Problem requirements: On how many lines of the records below does the string "format" appear? Reply with only the number.

Excerpted records:
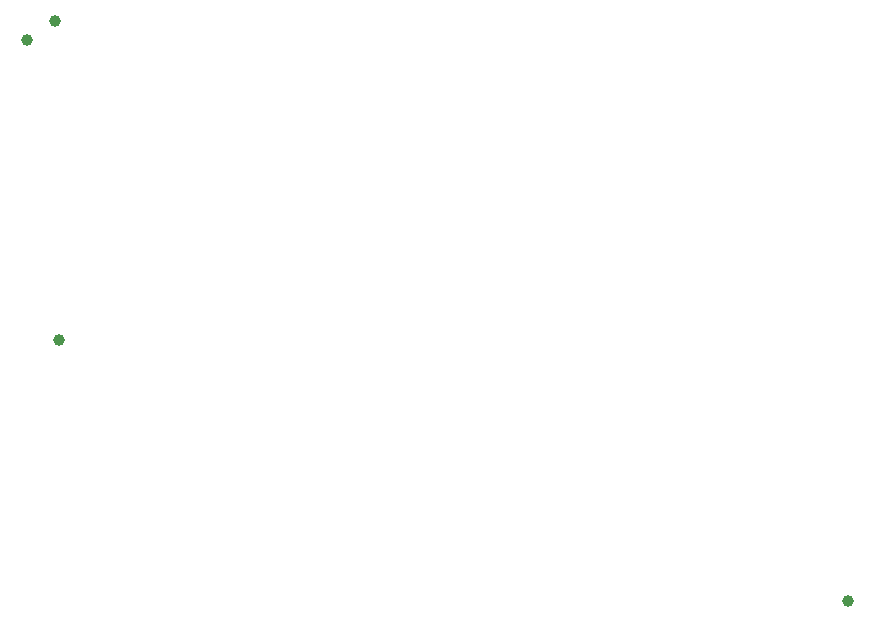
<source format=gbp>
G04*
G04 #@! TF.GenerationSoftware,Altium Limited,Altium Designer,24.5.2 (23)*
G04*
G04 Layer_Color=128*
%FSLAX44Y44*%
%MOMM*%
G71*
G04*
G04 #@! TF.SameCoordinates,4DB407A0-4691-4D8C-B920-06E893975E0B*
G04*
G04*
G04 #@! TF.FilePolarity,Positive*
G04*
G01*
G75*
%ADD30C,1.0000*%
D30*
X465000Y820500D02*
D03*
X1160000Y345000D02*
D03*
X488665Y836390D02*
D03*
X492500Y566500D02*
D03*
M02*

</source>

==

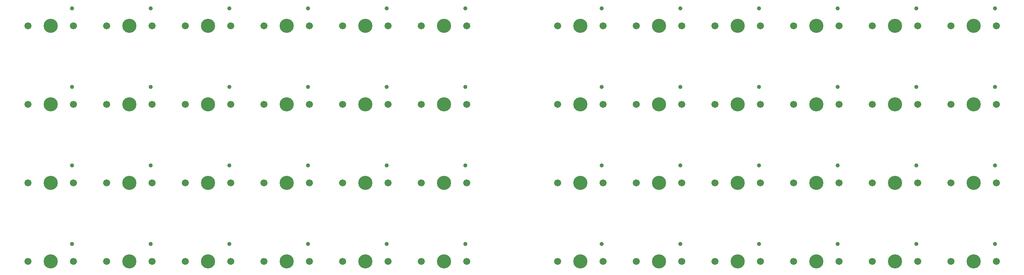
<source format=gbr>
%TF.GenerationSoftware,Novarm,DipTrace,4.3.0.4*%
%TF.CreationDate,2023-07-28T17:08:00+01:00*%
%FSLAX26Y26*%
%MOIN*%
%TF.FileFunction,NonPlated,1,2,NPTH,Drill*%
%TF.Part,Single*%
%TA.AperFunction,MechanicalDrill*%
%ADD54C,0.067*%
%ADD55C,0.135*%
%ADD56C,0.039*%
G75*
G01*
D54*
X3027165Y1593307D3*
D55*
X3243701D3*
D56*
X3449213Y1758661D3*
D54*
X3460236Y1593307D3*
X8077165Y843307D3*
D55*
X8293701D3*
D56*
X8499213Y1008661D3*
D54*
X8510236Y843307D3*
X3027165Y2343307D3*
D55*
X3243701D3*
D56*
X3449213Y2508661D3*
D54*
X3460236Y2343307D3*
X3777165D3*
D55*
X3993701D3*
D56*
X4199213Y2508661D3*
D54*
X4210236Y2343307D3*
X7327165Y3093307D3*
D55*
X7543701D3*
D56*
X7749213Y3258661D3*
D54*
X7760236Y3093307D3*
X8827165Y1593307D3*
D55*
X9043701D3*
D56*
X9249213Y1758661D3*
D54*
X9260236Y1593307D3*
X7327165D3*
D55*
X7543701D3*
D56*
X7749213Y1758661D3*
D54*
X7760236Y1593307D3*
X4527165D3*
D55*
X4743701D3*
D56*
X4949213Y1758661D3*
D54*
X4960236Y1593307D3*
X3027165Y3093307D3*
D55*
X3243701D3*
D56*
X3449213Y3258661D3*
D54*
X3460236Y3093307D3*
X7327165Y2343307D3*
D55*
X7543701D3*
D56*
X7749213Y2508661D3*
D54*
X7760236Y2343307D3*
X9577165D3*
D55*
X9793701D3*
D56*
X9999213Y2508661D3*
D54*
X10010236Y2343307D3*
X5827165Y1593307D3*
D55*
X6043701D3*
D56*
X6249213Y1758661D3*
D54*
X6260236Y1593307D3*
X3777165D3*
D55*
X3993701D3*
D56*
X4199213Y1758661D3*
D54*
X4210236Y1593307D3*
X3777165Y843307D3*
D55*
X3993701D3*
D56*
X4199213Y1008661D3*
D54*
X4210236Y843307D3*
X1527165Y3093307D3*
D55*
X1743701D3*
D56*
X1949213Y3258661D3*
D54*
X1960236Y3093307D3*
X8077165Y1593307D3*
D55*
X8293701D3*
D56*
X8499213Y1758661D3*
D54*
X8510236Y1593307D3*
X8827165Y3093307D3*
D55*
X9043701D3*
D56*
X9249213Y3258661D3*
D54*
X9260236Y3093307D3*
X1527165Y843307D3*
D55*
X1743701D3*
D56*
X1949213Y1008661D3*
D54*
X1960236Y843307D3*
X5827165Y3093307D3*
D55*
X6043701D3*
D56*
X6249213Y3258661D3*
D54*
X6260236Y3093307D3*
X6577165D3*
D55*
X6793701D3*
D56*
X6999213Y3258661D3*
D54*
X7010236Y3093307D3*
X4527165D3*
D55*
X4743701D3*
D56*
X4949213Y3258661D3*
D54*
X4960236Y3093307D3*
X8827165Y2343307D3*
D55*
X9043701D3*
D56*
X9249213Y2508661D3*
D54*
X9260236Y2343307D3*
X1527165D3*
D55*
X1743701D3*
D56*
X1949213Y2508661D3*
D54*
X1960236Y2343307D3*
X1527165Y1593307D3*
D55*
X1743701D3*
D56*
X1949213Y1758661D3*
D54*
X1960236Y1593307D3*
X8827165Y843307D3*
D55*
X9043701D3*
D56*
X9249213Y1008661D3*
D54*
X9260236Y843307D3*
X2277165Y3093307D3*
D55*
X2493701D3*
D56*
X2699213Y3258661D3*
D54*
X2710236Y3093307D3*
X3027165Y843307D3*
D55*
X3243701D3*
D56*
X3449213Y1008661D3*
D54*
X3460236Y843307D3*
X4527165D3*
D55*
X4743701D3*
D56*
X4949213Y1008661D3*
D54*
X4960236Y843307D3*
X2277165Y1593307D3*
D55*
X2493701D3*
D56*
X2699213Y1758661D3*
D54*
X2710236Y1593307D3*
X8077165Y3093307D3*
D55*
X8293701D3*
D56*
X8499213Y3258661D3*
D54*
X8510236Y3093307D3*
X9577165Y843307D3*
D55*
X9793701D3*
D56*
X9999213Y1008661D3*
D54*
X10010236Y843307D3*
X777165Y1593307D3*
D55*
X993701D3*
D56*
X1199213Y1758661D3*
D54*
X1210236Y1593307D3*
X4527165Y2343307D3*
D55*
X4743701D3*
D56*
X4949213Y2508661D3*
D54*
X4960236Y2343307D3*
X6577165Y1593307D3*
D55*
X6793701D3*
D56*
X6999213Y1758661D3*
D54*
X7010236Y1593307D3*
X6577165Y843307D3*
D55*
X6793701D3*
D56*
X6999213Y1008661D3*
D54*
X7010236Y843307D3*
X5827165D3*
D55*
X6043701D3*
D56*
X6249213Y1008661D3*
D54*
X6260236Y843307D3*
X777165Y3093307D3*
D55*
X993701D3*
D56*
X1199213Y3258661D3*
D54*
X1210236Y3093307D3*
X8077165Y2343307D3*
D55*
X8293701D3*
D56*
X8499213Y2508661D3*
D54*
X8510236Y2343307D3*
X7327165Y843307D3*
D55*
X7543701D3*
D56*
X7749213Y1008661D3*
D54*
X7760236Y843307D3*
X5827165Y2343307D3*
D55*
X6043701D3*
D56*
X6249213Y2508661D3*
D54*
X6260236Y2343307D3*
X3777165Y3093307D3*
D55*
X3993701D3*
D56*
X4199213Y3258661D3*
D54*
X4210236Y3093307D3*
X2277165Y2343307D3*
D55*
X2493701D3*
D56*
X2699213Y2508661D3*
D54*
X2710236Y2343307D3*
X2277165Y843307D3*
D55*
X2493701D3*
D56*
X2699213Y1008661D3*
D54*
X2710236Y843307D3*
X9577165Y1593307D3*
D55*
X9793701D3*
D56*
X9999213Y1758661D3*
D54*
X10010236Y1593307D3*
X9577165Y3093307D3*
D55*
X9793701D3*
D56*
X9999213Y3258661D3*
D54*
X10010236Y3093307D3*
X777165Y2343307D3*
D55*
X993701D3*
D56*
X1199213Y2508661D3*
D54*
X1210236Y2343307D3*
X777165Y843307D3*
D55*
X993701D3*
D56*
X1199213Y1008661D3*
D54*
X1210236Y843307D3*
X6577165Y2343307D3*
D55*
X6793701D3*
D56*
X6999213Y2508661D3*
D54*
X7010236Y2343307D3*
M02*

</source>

Exercise output: 2